Royal Dutch Shell will halt its Carmon Creek thermal in situ project in Alberta, Canada, after it dropped in profitability.

The decision to stop the project reflects current uncertainties, including the lack of infrastructure to move Canadian crude oil to global commodity markets, according to a release from Shell.

“We are making changes to Shell’s portfolio mix by reviewing our longer-term upstream options worldwide, and managing affordability and exposure in the current world of lower oil prices,” said Chief Executive Officer Ben van Beurden in the release. “This is forcing tough choices at Shell.”

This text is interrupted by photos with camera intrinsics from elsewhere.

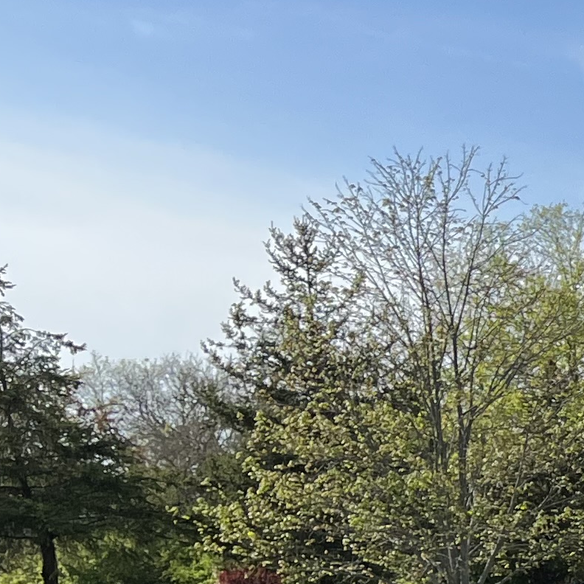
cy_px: 763
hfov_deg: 12.1
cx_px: 1369
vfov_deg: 14.3
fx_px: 2233
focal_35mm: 117
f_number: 1.6
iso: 50
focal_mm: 5.1
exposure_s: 1/2632
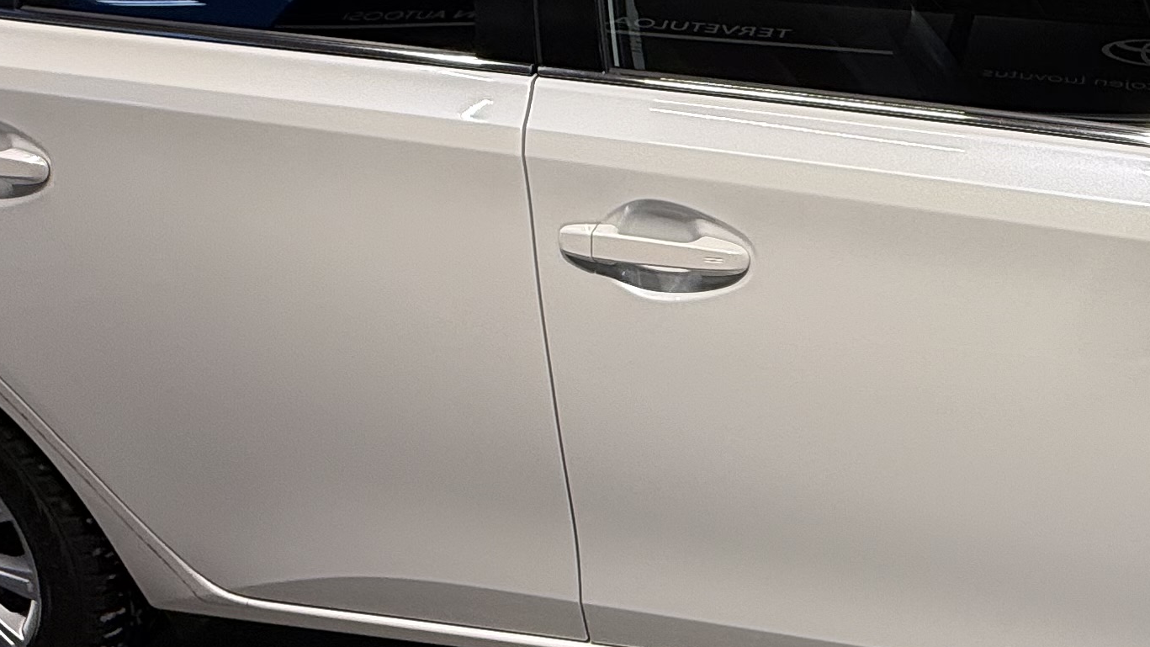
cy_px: 275
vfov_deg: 26.5
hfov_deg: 40.9
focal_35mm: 45
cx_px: 1092
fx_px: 1372
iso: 50
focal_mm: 2.22
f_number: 2.2
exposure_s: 1/100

Shell first sanctioned the 80,000-barrel-per-day project in October 2013 and announced in March 2015 that the project would be re-phased to take advantage of the market downturn to optimize design and retender certain contracts, according to a release from Shell. After a review of the potential design options, updated costs and the company’s capital priorities, Shell representatives said that the project does not rank in its portfolio at this time.

Shell said it will retain the Carmon Creek leases and preserve some equipment while continuing to study the options for the asset, which is 100 percent owned by Shell. The company expects to see net impairment, contract provision, and redundancy and restructuring charges of around $2 billion as a result of this decision with the third quarter 2015 results, which will be included as an identified item. Two days after the Carbon Creek news was announced, Shell also released its third quarter 2015 earnings at a loss of $6.1 billion. Last year at this time the company was seeing a gain of $5.3 billion.

The project SEC Proved Reserves estimated at 418 million barrels bitumen at the end of 2014 will be de-booked, and the project estimated recoverable petroleum resources will be classified as contingent resources.